While the short-version says a Unix-derived qtree, in the long explanation you say the qtree is mixed.
This may have been corrected in later version so ONTAP, but generally speaking mixed mode qtrees cause more problems than they solve. The effective permissions on the files/directories in the qtree are actually "last in wins". Meaning that whatever system most recently set permissions are the permissions the directory structure will have.
If someone goes in and chowns something from *nix then any nice and neat CIFS ACL's will get blown away and the only permissions will be uid/gid based. Likewise is true for CIFS. If a CIFS user goes in and changes permissions on a Unix qtree the uid/gid permissions are replaced with an ACL.
We do a fair amount of multi-protocol access and 99% of the time it's an NTFS qtree exported via NFS with some form of user mapping (mostly simple here). This gets us the granular ACL controls we often need without trying to force it via Unix uid/gid (or NFS v4 <shudders>).
Jeff Mery - MCSE, MCP National Instruments
------------------------------------------------------------------------- "Allow me to extol the virtues of the Net Fairy, and of all the fantastic dorks that make the nice packets go from here to there. Amen." TB - Penny Arcade -------------------------------------------------------------------------
From: "Fox, Adam" Adam.Fox@netapp.com To: "David Lee" t.d.lee@durham.ac.uk, toasters@mathworks.com Date: 04/23/2008 12:35 PM Subject: RE: mount.cifs; NetApp; owner/mode appearance
If you have a Windows ACL on a given file and you view it with UNIX ls which displays UNIX permissions, they tend to look bad since the UNIX bits cannot properly represent Windows ACLs. But the ACL will be enforced as set for the file, but it cannot be displayed properly.
-- Adam Fox adamfox@netapp.com
-----Original Message----- From: David Lee [mailto:t.d.lee@durham.ac.uk] Sent: Wednesday, April 23, 2008 12:24 PM To: toasters@mathworks.com Subject: mount.cifs; NetApp; owner/mode appearance
If this is an FAQ, feel free to point me in the right direction...
Short-form: o UNIX-derived filesystem (qtree) on filer; o Linux client using "mount.cifs" to access qtree via CIFS; o File ownerships look wrong; mode always shows as 777.
Detail:
We run a central fileserver on behalf of many users. A particular new qtree is a fresh copy of a filesystem (on which many users each have their own, self-owned subdirectory). It was previously hosted on UNIX, and is still intended to be used solely in a UNIX context.
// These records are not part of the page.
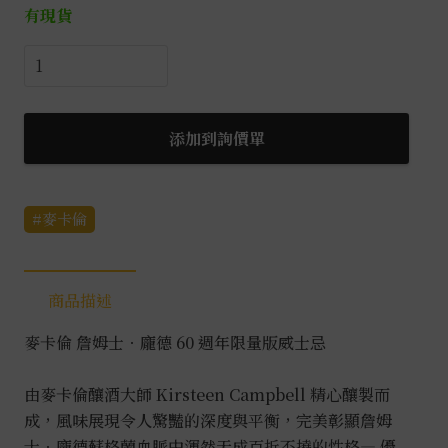
有現貨
麥
卡
倫
詹
添加到詢價單
姆
士．
龐
麥卡倫
德
60
週
商品描述
年
麥卡倫 詹姆士．龐德 60 週年限量版威士忌​
限
量
由麥卡倫釀酒大師 Kirsteen Campbell 精心釀製而
版
成，風味展現令人驚豔的深度與平衡，完美彰顯詹姆
0.7L
士．龐德蘇格蘭血脈中渾然天成百折不撓的性格— 優
數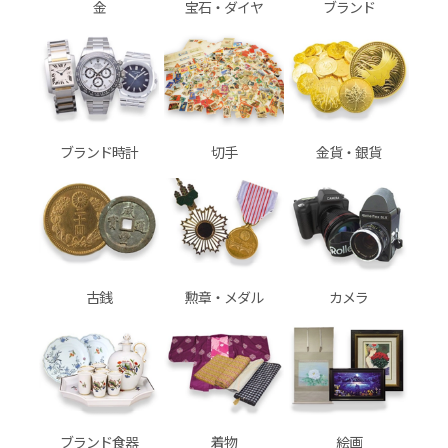
金
宝石・ダイヤ
ブランド
ブランド時計
切手
金貨・銀貨
古銭
勲章・メダル
カメラ
ブランド食器
着物
絵画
But we (service providers) don't own the Linux machines which will be connecting to this, therefore we are not exporting it as NFS (host-based security) as this would compromise security. (User-A on their Linux box could 'su' to root and then 'su' again to User-B and see User-B files... this would be bad.)
So we are trying to set things up so that the users can use CIFS (which is user-based security). So we have set the qtree mixed mode and made it a CIFS share on the filer. So far, so good.
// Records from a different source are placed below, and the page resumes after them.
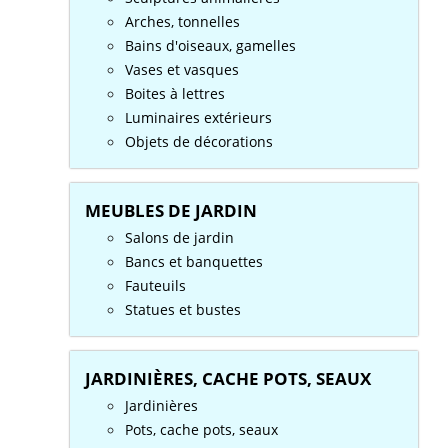
Arches, tonnelles
Bains d'oiseaux, gamelles
Vases et vasques
Boites à lettres
Luminaires extérieurs
Objets de décorations
MEUBLES DE JARDIN
Salons de jardin
Bancs et banquettes
Fauteuils
Statues et bustes
JARDINIÈRES, CACHE POTS, SEAUX
Jardinières
Pots, cache pots, seaux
Overall: UNIX users on UNIX clients to UNIX-filesystems on filer, but having to use CIFS rather than NFS as the protocol.
When a user on their Linux client does: /sbin/mount.cifs //filer/qtree /local/mountpoint
what they see is that all file ownerships are apparently their own (even though this level shows the directory of self-owned subdirectories) and that all permissions appear as 777 (rwxrwxrwx). The actual workings seem to be OK, but the appearance is less than desirable.
Presumably this is because the SMB/CIFS protocol cannot carry the UNIX permissions and ownerships.
1. Is the above reasoning towards understanding the problem more or less correct?
2. Is there any way around it? I understand that more recent definitions of CIFS have UNIX extensions. Is this implemented in ONTAP?
Our versions: filer: "NetApp Release 7.2.2" mount.cifs: 1.10
Apologies if the question is poorly expressed!